Forum Moderators: coopster
i have a web application that needs to scrap external data to help the analysis.
The format of external data is like this:
<tr class="1">
<td>data1</td>
<td>data2</td>
<td>data3</td>
</TR>
<tr class="0">
<td>data1</td>
<td>data2</td>
<td>data3</td>
</TR>
<tr class="1">
<td>data1</td>
<td>data2</td>
<td>data3</td>
</TR>
I would like to scrap all data available. But when i use preg_match, the script only scraps the first or the last line, instead of all lines that i need.
do you know how i can scrap all of them? Thanks a lot!
P.S. the external data source is based on another bigger database, and authors authorize anyone to manipulate their work.
the script only scraps the first or the last line, instead of all lines that i need.
Without seeing code, we can only guess at the possible causes:
- you are using a multiline read approach, reading the source code line by line, hence, only the first or more likely last line is all that is getting stored.

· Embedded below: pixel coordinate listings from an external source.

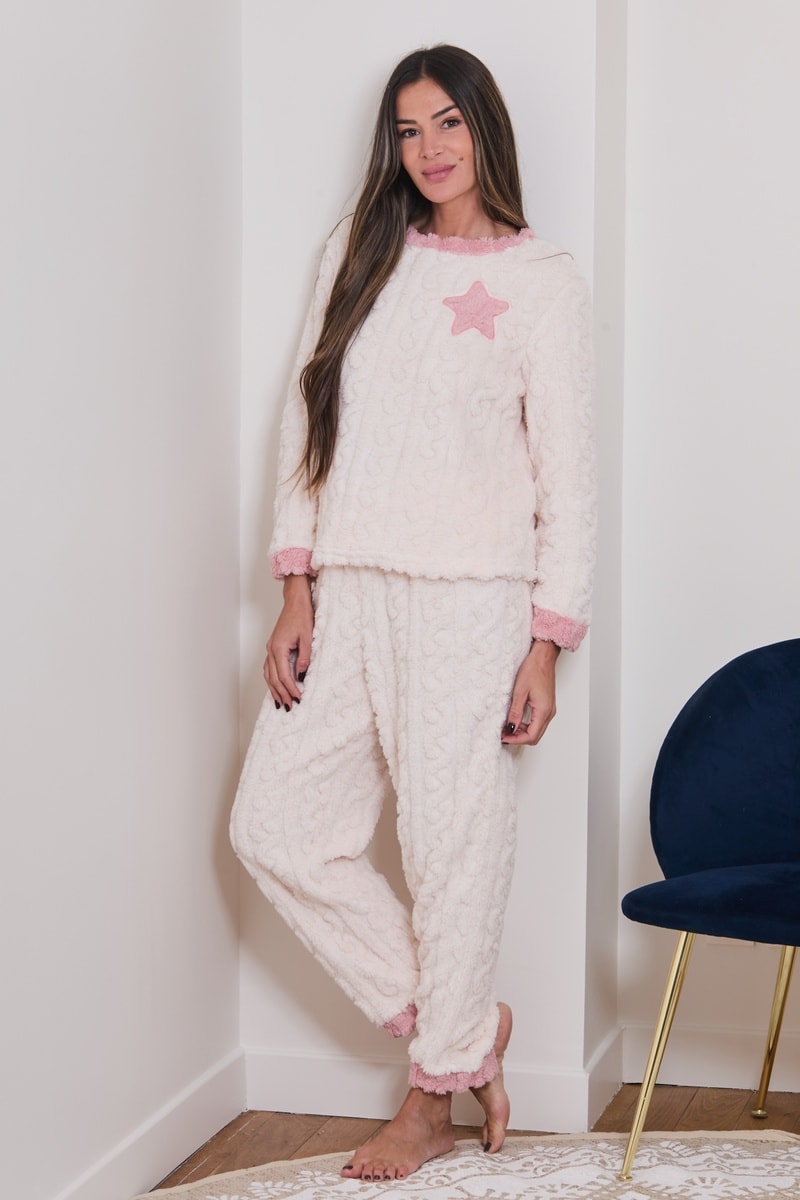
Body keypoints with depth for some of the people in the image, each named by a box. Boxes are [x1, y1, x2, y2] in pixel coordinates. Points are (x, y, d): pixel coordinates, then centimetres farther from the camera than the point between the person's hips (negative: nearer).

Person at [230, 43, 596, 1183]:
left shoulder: (544, 282, 1)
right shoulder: (359, 251, 12)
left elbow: (567, 476, -1)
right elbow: (306, 422, 11)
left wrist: (546, 645, -5)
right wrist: (297, 591, 3)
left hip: (468, 602, -5)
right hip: (348, 594, 5)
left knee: (453, 844, 0)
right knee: (276, 824, 3)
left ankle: (436, 1093, 20)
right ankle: (468, 1026, 17)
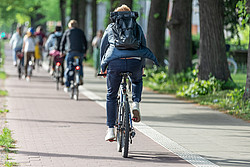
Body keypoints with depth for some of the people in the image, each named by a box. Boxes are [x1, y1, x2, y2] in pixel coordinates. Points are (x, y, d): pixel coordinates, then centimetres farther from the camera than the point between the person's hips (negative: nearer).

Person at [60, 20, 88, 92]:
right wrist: (85, 52, 25)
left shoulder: (67, 31, 13)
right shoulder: (81, 32, 15)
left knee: (68, 68, 2)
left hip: (70, 52, -1)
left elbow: (63, 42, 15)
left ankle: (67, 86, 2)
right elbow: (85, 42, 17)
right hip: (80, 52, 1)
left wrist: (62, 51, 26)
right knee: (80, 65, 22)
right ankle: (80, 76, -6)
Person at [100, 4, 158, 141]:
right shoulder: (137, 27, 25)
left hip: (115, 62, -1)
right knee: (137, 81, 35)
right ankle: (136, 104, 9)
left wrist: (103, 67, 39)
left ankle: (110, 130, 11)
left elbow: (103, 48, 28)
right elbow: (143, 47, 30)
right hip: (135, 62, 1)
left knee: (111, 96, 15)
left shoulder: (110, 28, 24)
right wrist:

- You are storing said lines in a scalar instead of an array
- your regexp is not supporting global or multiline matching
You should do something **like** this:
$content = [get content of entire page];
$lines = list (explode ("\n",$content));
foreach ($lines as $line) {
// do your preg match, replace, whatever
if (preg_match('/pattern/ig',$line)) {
$out .= preg_replace('/<\/*([^>])+>/g',$line); // all html
}
}